Task brief:
State how many lines of the data contain the word "days", and write nothing besides the number.

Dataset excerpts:
⁂

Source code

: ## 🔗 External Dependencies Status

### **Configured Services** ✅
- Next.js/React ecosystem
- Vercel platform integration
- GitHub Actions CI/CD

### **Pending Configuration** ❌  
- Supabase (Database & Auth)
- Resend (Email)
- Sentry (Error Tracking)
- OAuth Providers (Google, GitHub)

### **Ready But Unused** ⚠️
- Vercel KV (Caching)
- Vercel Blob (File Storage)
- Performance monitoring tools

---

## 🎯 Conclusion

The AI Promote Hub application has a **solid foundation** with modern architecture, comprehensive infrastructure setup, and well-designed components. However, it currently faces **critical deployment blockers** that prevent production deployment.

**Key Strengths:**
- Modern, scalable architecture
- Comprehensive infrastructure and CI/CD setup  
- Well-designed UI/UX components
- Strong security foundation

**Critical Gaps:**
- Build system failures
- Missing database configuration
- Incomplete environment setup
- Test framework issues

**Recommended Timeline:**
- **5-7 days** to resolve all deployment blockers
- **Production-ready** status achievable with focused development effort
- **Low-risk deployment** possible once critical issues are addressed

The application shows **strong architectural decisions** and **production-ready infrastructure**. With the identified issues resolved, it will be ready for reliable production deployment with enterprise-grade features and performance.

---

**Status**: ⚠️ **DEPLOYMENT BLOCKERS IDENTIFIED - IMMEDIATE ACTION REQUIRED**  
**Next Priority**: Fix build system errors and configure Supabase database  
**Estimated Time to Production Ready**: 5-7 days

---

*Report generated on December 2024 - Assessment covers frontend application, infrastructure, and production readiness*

⁂

Completed task:
2